### Given text
No big fins, but Caddy recaptures luxury in an SUV …
Luxury, and the perception of luxury, dictate price in the auto world, always have.
But today the statistical differences between vehicles within a segment often are miniscule, a half inch here, five horsepower there. Exterior or interior styling, and the vehicle’s brand perception are the differentiators. The decision to buy often comes down to these.
Is Cadillac still America’s most luxurious brand, or do you prefer an Acura, Lexus or one of the European makes, for which you generally will pay a premium?
Cadillac certainly would argue that it’s the No. 1 luxury brand made in the U.S., although Tesla could argue that point as it’s now No. 3 overall behind BMW and Lexus. Yet if you think traditional American brands, well Cadillac is still light years ahead of Lincoln in sales.
SUVs of course are the growing segment and that’s where this week’s XT6 falls. It’s a handsome, elegant mid-size SUV, and bigger than Caddy’s XT5.
XT6 is based on the GMC Acadia platform and premiered in 2020. On looks, inside and out, the Cadillac is a winner. Performance and luxury feel also should put it on any luxury 3-row SUV buyer’s must-drive list. Both XT models are sharply styled, particularly those vertical running lights up front and (it’s amazing to say this) its understated Cadillac crest-shaped grille.
The test ute was a sophisticated Rosewood Metallic, a sparkly red-tinted copper color ($625 extra) that was blessedly not gray, silver, or white, as are nearly all other SUVs on the market. The interior also featured an equally stylish, tasteful two-tone tan and black cockpit with semi-aniline leather seats topped by Cadillac crests atop their back cushions. The dash was tan over black with a glossy fake wood trim, silver Bose door speaker covers, and chrome trim around the dash and doors’ wood.
Cadillac’s center info screen is an 8-incher, somewhat smaller than those in many of its competitors, but easy to see. My only serious interior complaint is the glossy nature of that wood trim which morphs into a glare monster on sunny days. Matte finishes rock, so tone it down!
Like the similar Acura MDX tested last year everything functionally is exactly what you’d expect, sufficient for a luxury vehicle, but not standoutish.
Power churns from a 3.6-liter V6 that is not turbocharged. It cranks 310 horsepower so is strong enough to pull 4,000 pounds of trailer and motorized boy toys. MDX, by the way, pulls 5,000 pounds.

### Information provided
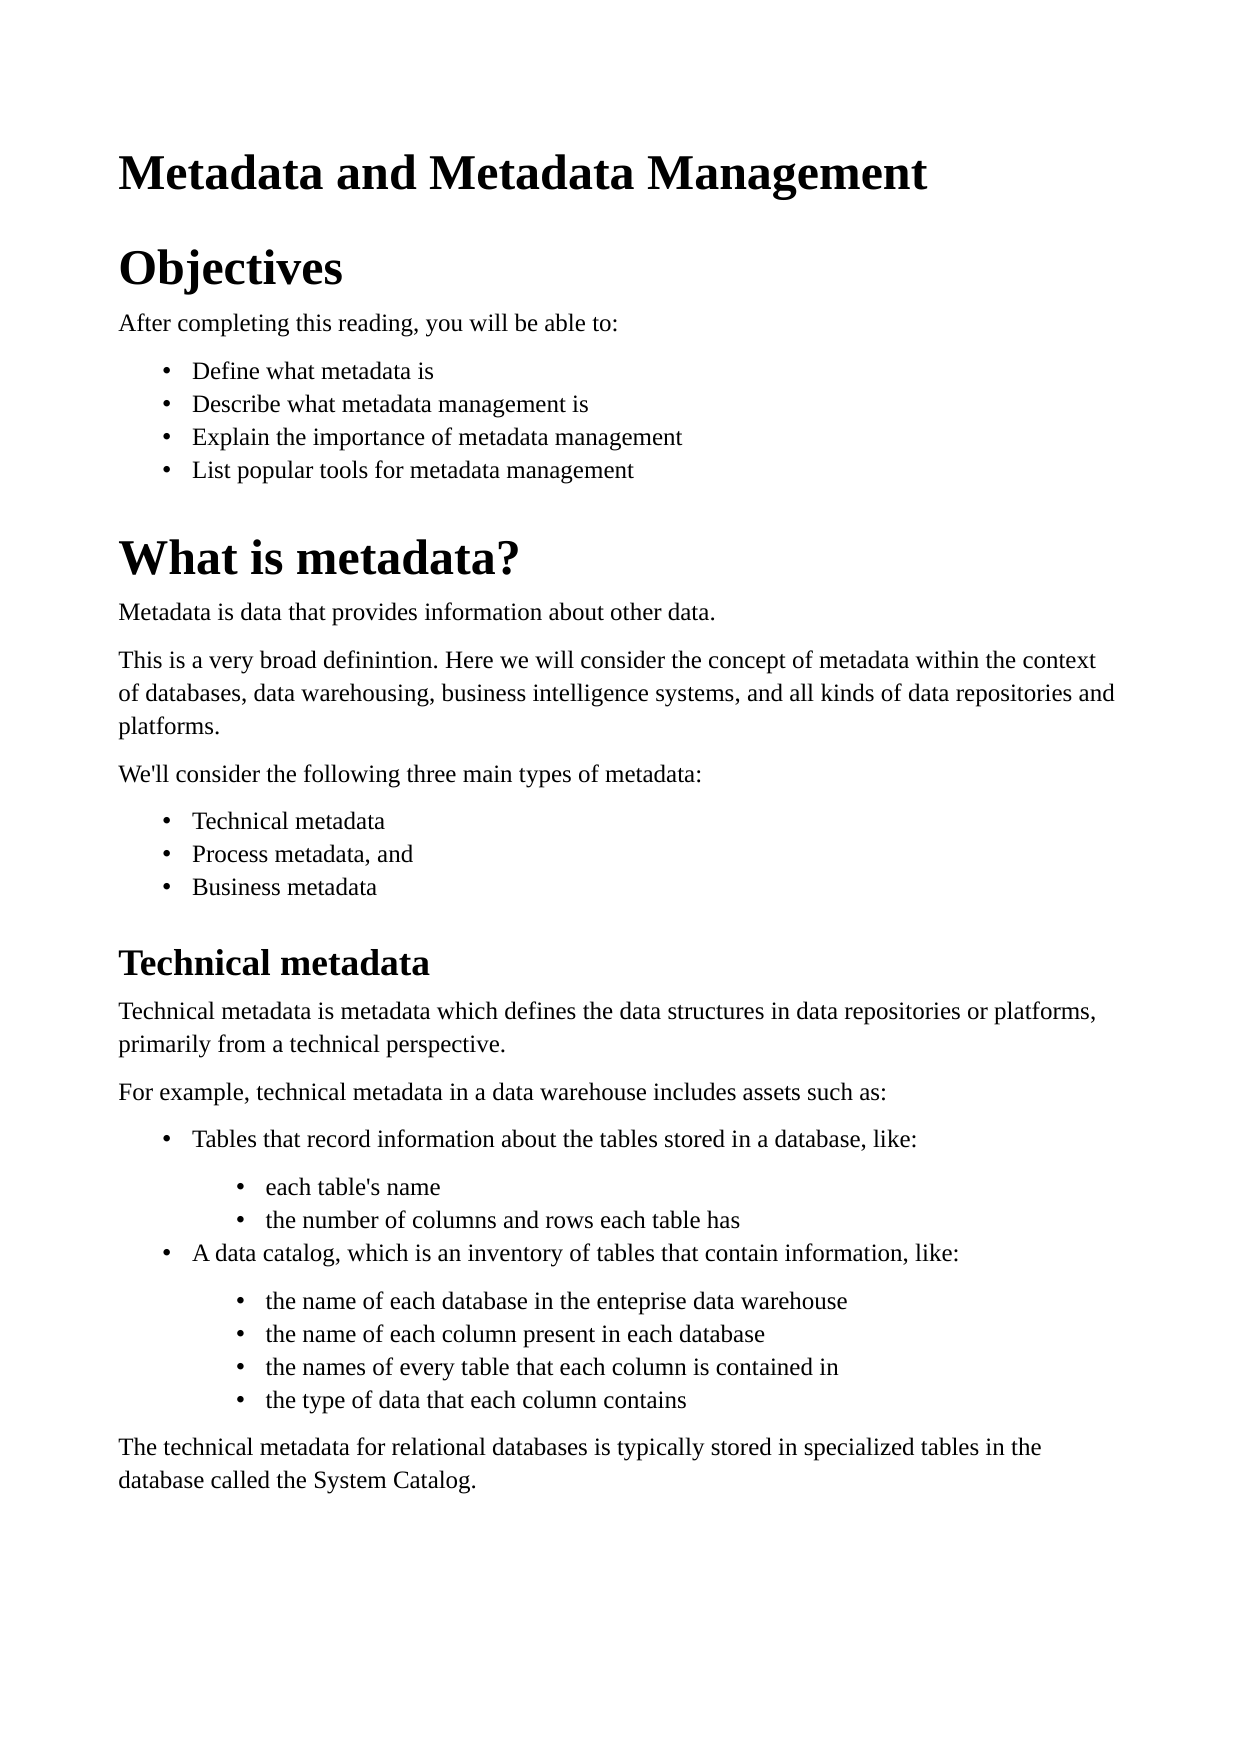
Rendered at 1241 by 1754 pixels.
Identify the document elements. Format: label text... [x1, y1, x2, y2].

### Problem description
Transcribe the portion of the Cadillac review starting with "But today the" and going on through "down to these.". Draw only on the Cadillac review; the material plays no part.

### Complete output
But today the statistical differences between vehicles within a segment often are miniscule, a half inch here, five horsepower there. Exterior or interior styling, and the vehicle’s brand perception are the differentiators. The decision to buy often comes down to these.